What is needed is a dedicated o11y interface for ClickHouse. This needs to be developer-friendly, open, and accessible, while giving direct access to the underlying database when required. Crucially, it should be open source to avoid just more vendor lock-in.
Why ClickStack #
Many companies have already recognized ClickHouse as the right database for observability and built platforms on top of it. But most introduce new issues: some are OTel-only, ignoring flexible models like wide events; others are closed, proprietary systems that recreate the silos we’ve been trying to escape, blocking correlation with business data and cutting off ClickHouse’s broader power.

ClickStack was built to take a different path. It unlocks the full capabilities of ClickHouse while avoiding the traps of exclusivity and lock-in. It is OTel-native but not OTel-exclusive, so wide events are first-class citizens too. It is open source, giving teams the freedom to run locally with simplicity, or in the cloud when scale demands it.

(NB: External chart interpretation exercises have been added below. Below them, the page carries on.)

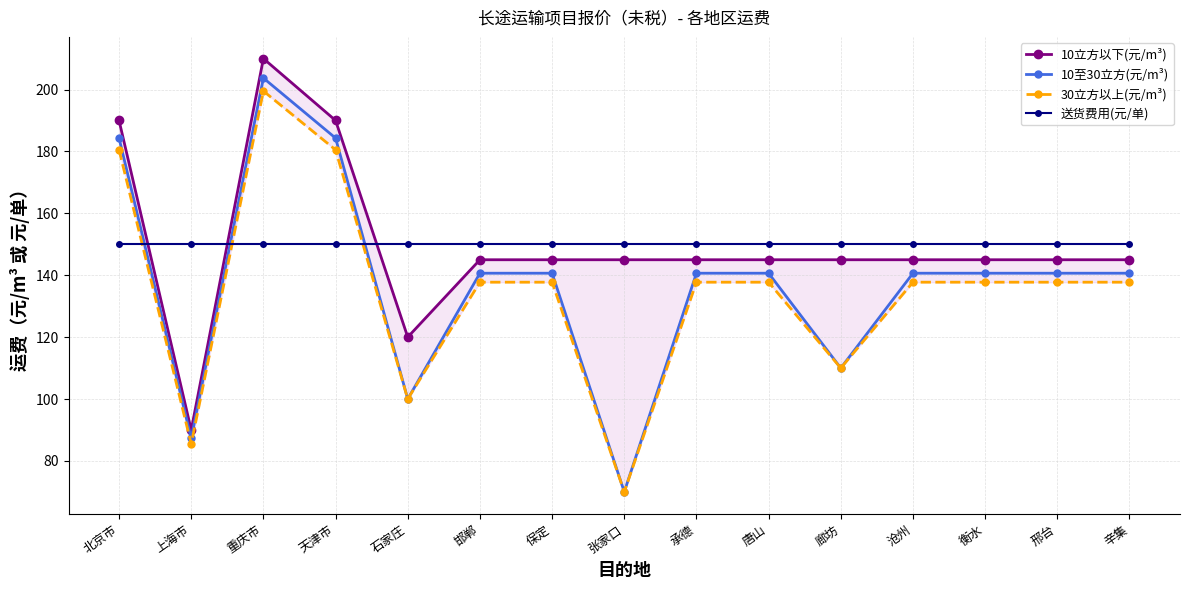

At 邢台, list the series in order from largest to smallest.

送货费用(元/单), 10立方以下(元/m³), 10至30立方(元/m³), 30立方以上(元/m³)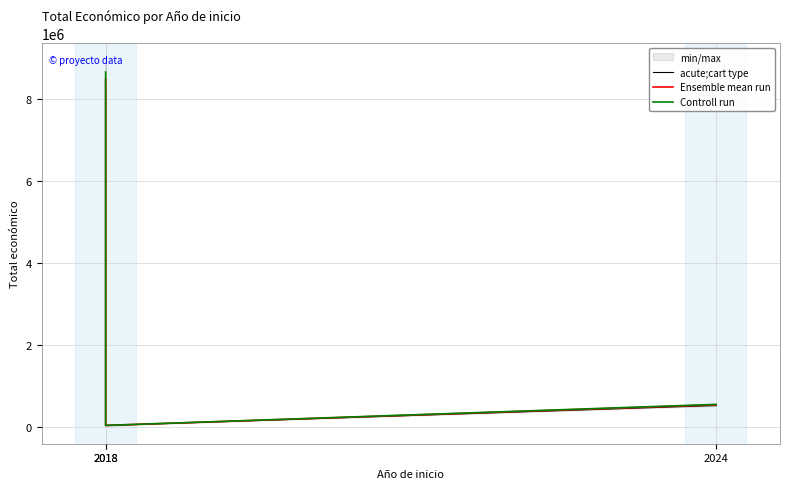

What is the sum of the acute;cart type values at 2018 and 2024?

8758852.6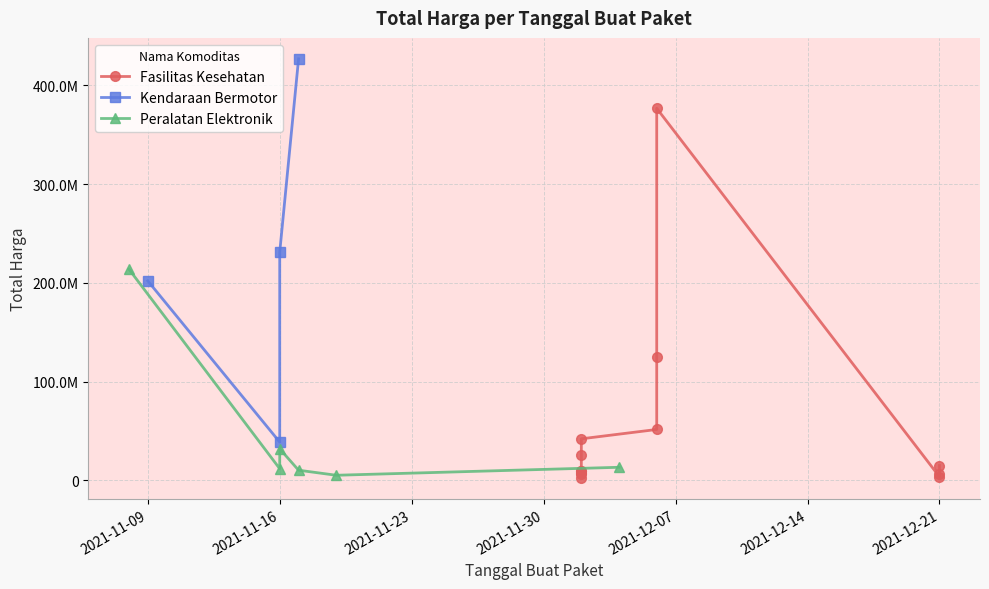

Where is the data nearest to the value 214649980?

2021-11-08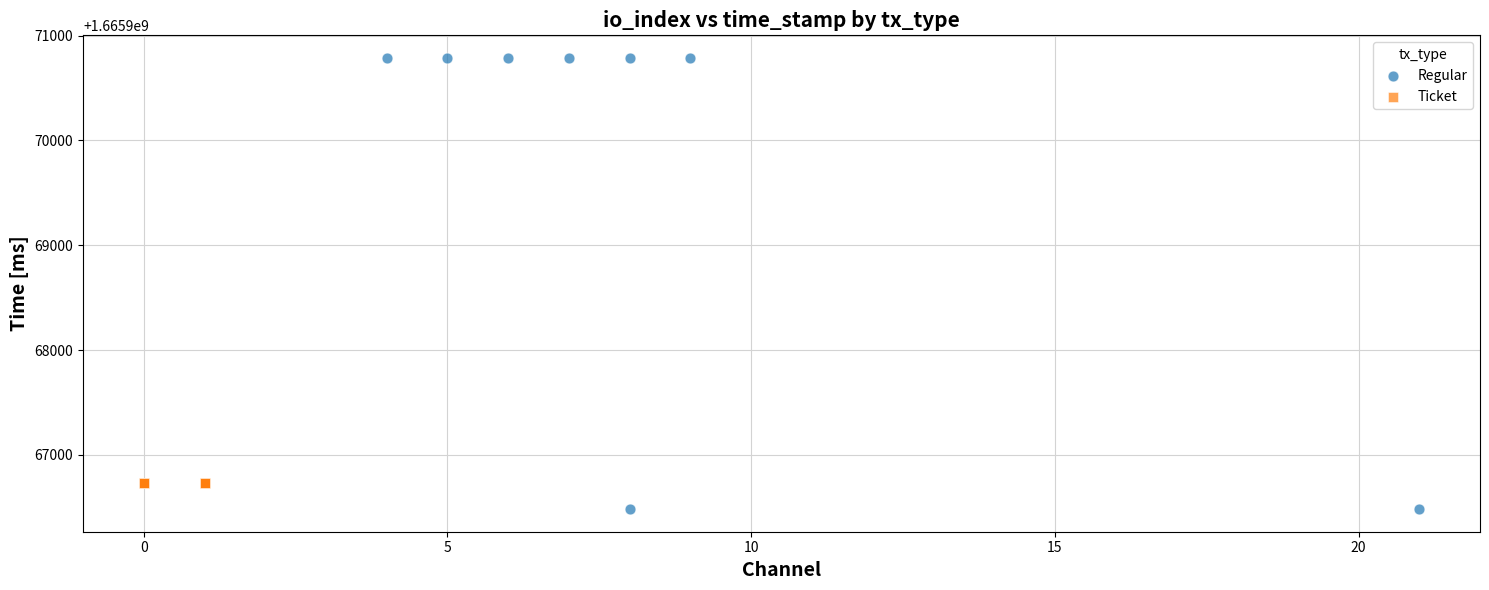

Which series contains the lowest Y value?

Regular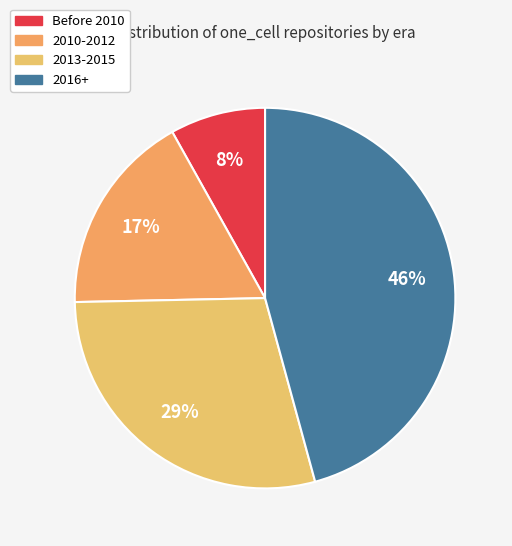

How many slices are in this pie chart?

4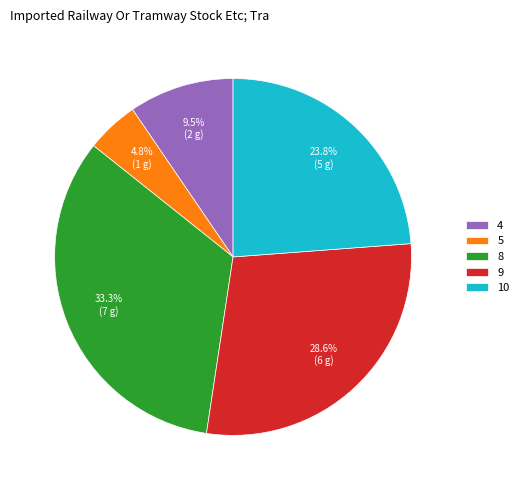

How many segments does this pie chart have?

5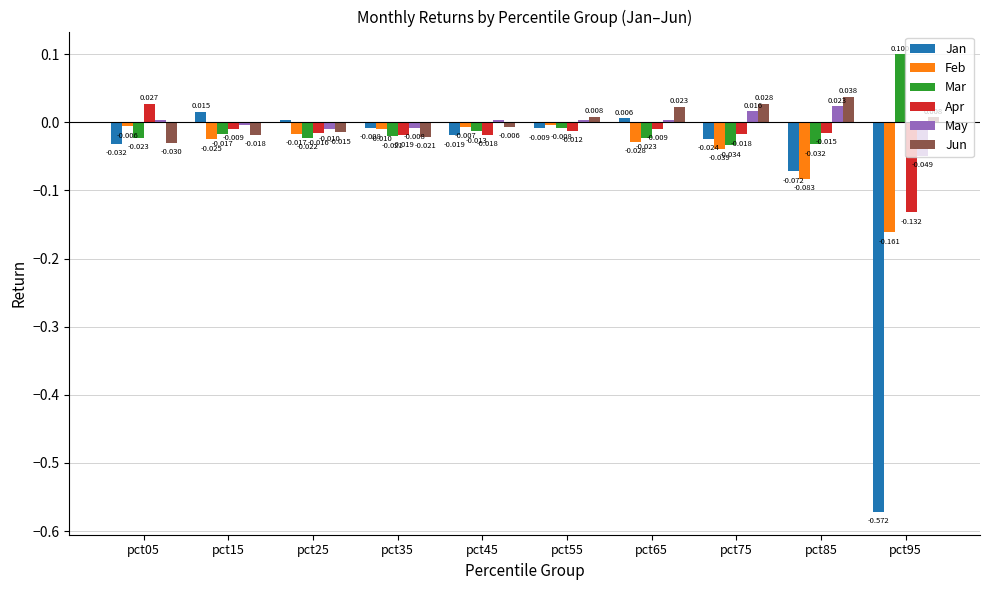

Is it true that Mar equals -0.1 at pct75?

False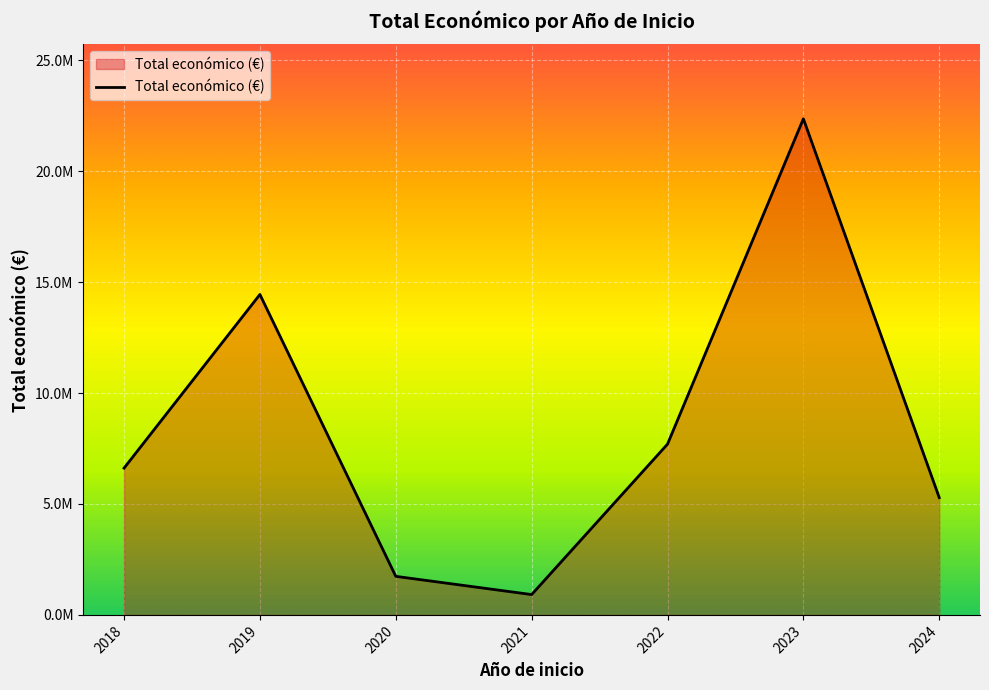

Does the chart display data point markers on the line(s)?

No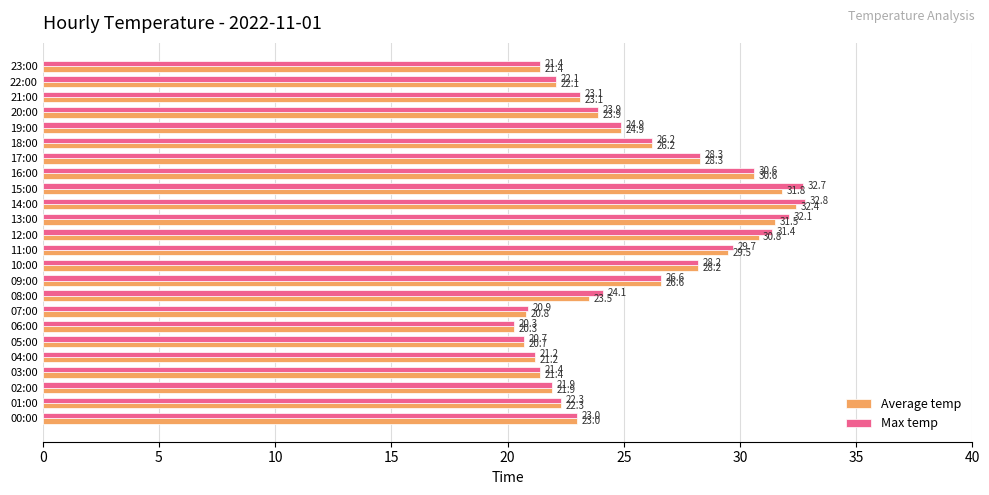

At which label is Max temp closest to 26?

18:00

In ClickHouse Cloud, ClickStack inherits the strengths of the database itself: separation of storage and compute, industry-leading compression, and extremely low cost per terabyte. Just as importantly, it brings all your data together in one place - observability signals, business metrics, and application analytics - so you can correlate across them without silos..
Conclusion #
The systems of the past have led us here: to columnar databases as the natural foundation for observability. They provide the compression, performance, and schema flexibility that modern workloads demand. Wide events move us beyond the old pillars of logs, metrics, and traces by capturing full context in a single record, and ClickHouse has proven these ideas work at a massive scale. What was missing was accessibility with an open, developer-friendly interface that brings the power of columnar storage to everyone, not just organizations with the resources to build custom solutions.
Clickstack’s goal is simple: to democratize observability. With ClickStack, anyone can get started in a few commands, without sacrificing depth, scale, or openness. It is observability without the silos, without the lock-in, and without the punishing price tags of the past.